Below is my email to Pavel and Billy when we discussed this issue by email a while back:
The difference between use_internal_variance=True/False is explained in Luc's document here:
libtbx.pdflatex $(libtbx.find_in_repositories cctbx/miller)/equivalent_reflection_merging.tex
Essentially use_internal_variance=False uses only the unmerged sigmas to compute the merged sigmas, whereas use_internal_variance=True uses instead the spread of the unmerged intensities to compute the merged sigmas. Furthermore, use_internal_variance=True uses the largest of the variance coming from the spread of the intensities and that computed from the unmerged sigmas. As a result, use_internal_variance=True can only ever give lower I/sigI than use_internal_variance=False. The relevant code in the cctbx is here:
https://sourceforge.net/p/cctbx/code/HEAD/tree/trunk/cctbx/miller/merge_equi...

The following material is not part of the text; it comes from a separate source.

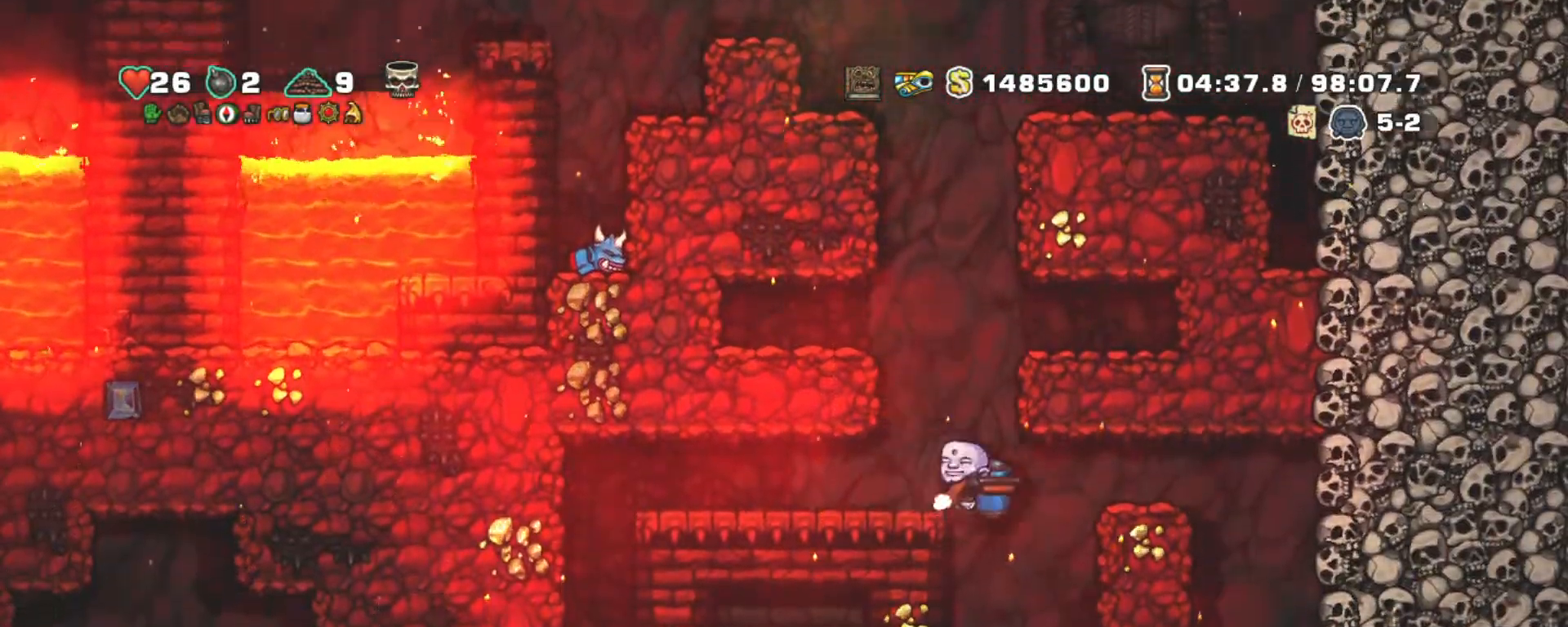
{"keys": ["shift"], "events": [[17, "left", "down"], [17, "right", "up"], [200, "down", "down"], [250, "left", "up"], [350, "z", "down"], [450, "down", "up"], [450, "z", "up"]]}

Aimless has a similar option for the SDCORRECTION keyword, if you set the option SAMPLESD, which I think is equivalent to use_internal_variance=True. The default behaviour of Aimless is equivalent to use_internal_variance=False:
http://www.mrc-lmb.cam.ac.uk/harry/pre/aimless.html#sdcorrection
"SAMPLESD is intended for very high multiplicity data such as XFEL serial data. The final SDs are estimated from the weighted population variance, assuming that the input sigma(I)^2 values are proportional to the true errors. This probably gives a more realistic estimate of the error in <I>. In this case refinement of the corrections is switched off unless explicitly requested."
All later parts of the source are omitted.